▶ [Goal]: Return the data below line for line with no changes, but leave out the images.

▶ [Data for processing]:
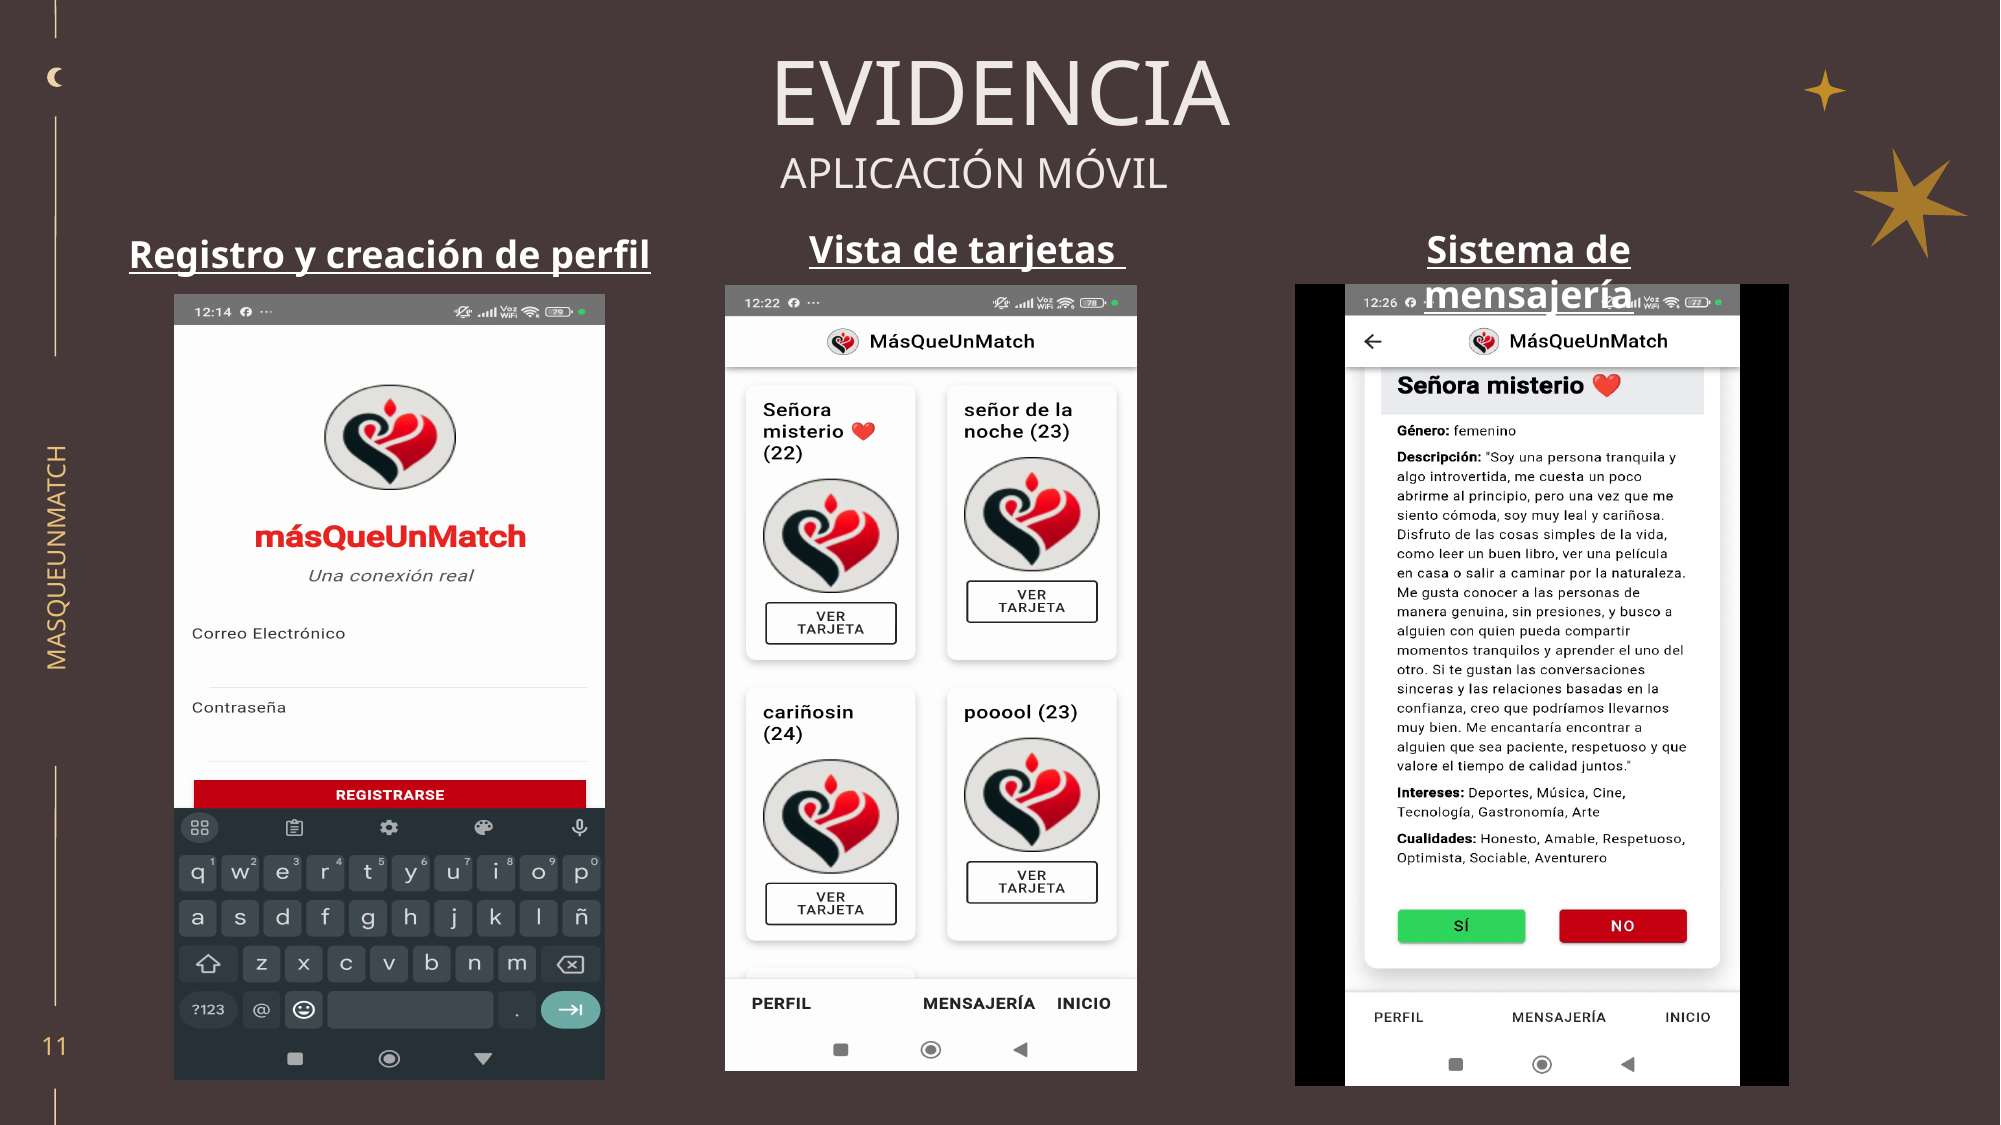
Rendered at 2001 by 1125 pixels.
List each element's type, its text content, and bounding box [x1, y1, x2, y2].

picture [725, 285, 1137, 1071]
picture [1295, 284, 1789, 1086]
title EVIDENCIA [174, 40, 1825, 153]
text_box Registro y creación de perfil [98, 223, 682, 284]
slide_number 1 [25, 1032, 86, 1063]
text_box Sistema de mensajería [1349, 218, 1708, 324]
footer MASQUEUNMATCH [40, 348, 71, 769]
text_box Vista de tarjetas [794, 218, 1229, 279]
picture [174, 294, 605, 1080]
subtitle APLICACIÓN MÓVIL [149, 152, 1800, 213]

▶ [Solution for this task]:
Rendered at 2001 by 1125 pixels.
List each element's type, its text content, and bounding box [x1, y1, x2, y2].

picture [725, 285, 1137, 1071]
picture [1295, 284, 1789, 1086]
title EVIDENCIA [174, 40, 1825, 153]
text_box Registro y creación de perfil [98, 223, 682, 284]
slide_number 1 [25, 1032, 86, 1063]
text_box Sistema de mensajería [1349, 218, 1708, 324]
footer MASQUEUNMATCH [40, 348, 71, 769]
text_box Vista de tarjetas [794, 218, 1229, 279]
picture [174, 294, 605, 1080]
subtitle APLICACIÓN MÓVIL [149, 152, 1800, 213]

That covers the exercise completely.